## WHAT IS NEEDED
Go through the data below and transcribe it exactly. Omit the images.

## Data entries

_ _ _ _ _ _ _

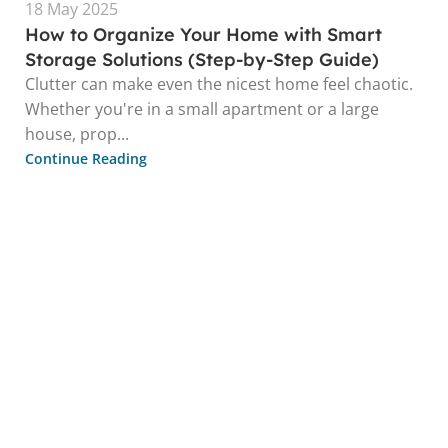
18 May 2025
How to Organize Your Home with Smart
Storage Solutions (Step-by-Step Guide)
Clutter can make even the nicest home feel chaotic.
Whether you're in a small apartment or a large
house, prop...
Continue Reading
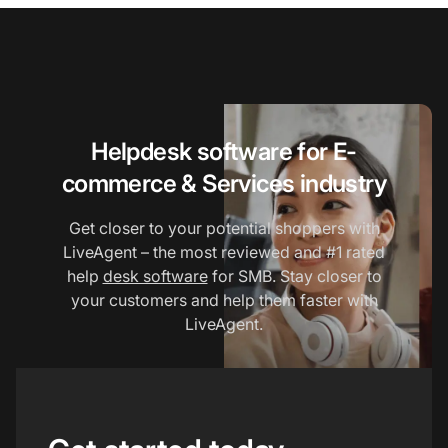
Helpdesk software for E-
commerce & Services industry
Get closer to your potential shoppers with
LiveAgent – the most reviewed and #1 rated
help
desk software
for SMB. Stay closer to
your customers and help them faster with
LiveAgent.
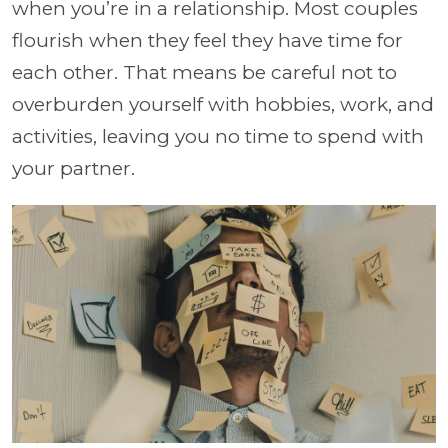
when you’re in a relationship. Most couples
flourish when they feel they have time for
each other. That means be careful not to
overburden yourself with hobbies, work, and
activities, leaving you no time to spend with
your partner.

_ _ _ _ _ _ _

## ANSWER SECTION
18 May 2025
How to Organize Your Home with Smart
Storage Solutions (Step-by-Step Guide)
Clutter can make even the nicest home feel chaotic.
Whether you're in a small apartment or a large
house, prop...
Continue Reading
Helpdesk software for E-
commerce & Services industry
Get closer to your potential shoppers with
LiveAgent – the most reviewed and #1 rated
help
desk software
for SMB. Stay closer to
your customers and help them faster with
LiveAgent.
when you’re in a relationship. Most couples
flourish when they feel they have time for
each other. That means be careful not to
overburden yourself with hobbies, work, and
activities, leaving you no time to spend with
your partner.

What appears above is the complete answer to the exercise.